Entonces empieza a llover y detiene el vehículo en el aparcamiento de un centro comercial, apaga el motor y escucha las gotas que tamborilean en el techo del coche.

La lluvia es mala suerte. Sería lógico, piensa, que la lluvia cayera para limpiar las impurezas del mundo. Una limpieza como la del diluvio, que se llevara consigo a los muertos y trajera dientes de león y mariposas que se reprodujeran por todos lados de la arruinada superficie del mundo. Pero no es así la cosa. En vez de eso, la lluvia sólo trae frío, humedad y escalofríos en el cuello. Y después, cuando el sol vuelve a salir de detrás de las nubes, no hay sino más moho y podredumbre de la que había antes, y de cada piedra y palmo de tierra se levanta un hedor como de gas.

La lluvia arrecia, y prefiere esperar fuera del coche, donde sea. En el centro comercial hay una juguetería del tamaño de un almacén, cuyo colorista letrero, sobre las puertas de cristal, conserva intactas todas las letras, lo que ella toma como buen augurio.

Mete la mano en el talego y saca una de las pistolas, una M9, y saca el cargador para asegurarse de que está lleno. Entonces sube el coche sobre la acera, bajo el voladizo de la tienda, justo delante de las amplias puertas de cristal, y sale.

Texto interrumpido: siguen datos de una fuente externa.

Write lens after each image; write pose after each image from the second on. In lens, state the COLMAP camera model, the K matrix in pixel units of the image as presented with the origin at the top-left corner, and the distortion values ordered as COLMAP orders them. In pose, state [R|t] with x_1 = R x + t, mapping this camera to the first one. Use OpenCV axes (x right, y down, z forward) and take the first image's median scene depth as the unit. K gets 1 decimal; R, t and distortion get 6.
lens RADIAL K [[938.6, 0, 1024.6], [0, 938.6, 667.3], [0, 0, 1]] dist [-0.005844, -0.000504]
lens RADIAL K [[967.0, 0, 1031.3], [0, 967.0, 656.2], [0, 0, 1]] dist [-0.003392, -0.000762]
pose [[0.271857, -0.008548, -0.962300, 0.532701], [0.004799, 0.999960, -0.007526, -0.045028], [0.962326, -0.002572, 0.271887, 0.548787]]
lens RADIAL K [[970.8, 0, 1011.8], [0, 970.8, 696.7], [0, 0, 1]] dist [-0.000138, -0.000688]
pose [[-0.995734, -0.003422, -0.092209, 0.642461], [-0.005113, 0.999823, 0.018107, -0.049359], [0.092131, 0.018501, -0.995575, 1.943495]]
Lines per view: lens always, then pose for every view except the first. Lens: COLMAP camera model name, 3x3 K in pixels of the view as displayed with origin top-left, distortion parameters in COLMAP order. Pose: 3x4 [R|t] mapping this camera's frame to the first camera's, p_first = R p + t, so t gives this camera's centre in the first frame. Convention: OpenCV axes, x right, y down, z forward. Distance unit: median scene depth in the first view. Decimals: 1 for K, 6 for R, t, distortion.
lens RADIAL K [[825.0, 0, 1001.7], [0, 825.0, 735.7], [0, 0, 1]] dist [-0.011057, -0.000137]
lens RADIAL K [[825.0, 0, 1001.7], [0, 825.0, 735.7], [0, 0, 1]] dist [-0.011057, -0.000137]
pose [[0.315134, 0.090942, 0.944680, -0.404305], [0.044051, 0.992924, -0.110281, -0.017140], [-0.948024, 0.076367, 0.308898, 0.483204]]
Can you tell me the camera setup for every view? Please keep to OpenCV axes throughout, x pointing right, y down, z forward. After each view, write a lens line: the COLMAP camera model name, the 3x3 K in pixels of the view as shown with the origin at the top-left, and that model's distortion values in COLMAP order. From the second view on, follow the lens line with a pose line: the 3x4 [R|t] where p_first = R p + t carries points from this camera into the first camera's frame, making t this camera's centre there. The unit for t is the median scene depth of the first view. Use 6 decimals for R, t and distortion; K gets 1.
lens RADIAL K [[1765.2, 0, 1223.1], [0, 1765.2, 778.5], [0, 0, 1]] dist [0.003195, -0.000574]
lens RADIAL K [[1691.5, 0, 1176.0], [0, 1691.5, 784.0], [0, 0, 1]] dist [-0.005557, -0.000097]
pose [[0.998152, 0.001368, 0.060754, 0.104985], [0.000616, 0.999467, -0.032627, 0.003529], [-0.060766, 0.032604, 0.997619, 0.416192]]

El aire huele ya peor: a ozono mezclado con pus. La pestilencia gotea sobre la superficie y supura en el asfalto en charcos de podredumbre. Sobre el agua se forma una película, una piel cerúlea que se parte como gelatina al pisarla.

Dentro no funciona la electricidad, pero los altos ventanales de la parte delantera proporcionan una luz gris suficiente a la mayor parte de la tienda. Temple deambula por los pasillos toqueteando los polvorientos envoltorios y tratando de imaginarse una habitación familiar llena de muñecas y coches de plástico colorido, abstractos juegos magnéticos de construcción, naves espaciales adornadas con adhesivos, pianos de miniatura en teclas que se iluminan cuando se las aprieta. Qué estúpida la superficial y prescindible fantasía de tales objetos.

En uno de los pasillos encuentra un estante de miniaturas hechas con molde. Coge una, que representa un avión de caza, y rompe el plástico para sacar el objeto y colocárselo sobre la palma de la mano. Recuerda al niño de por la mañana, que les preguntaba a sus padres sobre los aviones. Y piensa en otra cosa de hace mucho tiempo:

Malcolm en el asiento del copiloto, en su camino hacia Hollis Bend, señalando algo a través del parabrisas.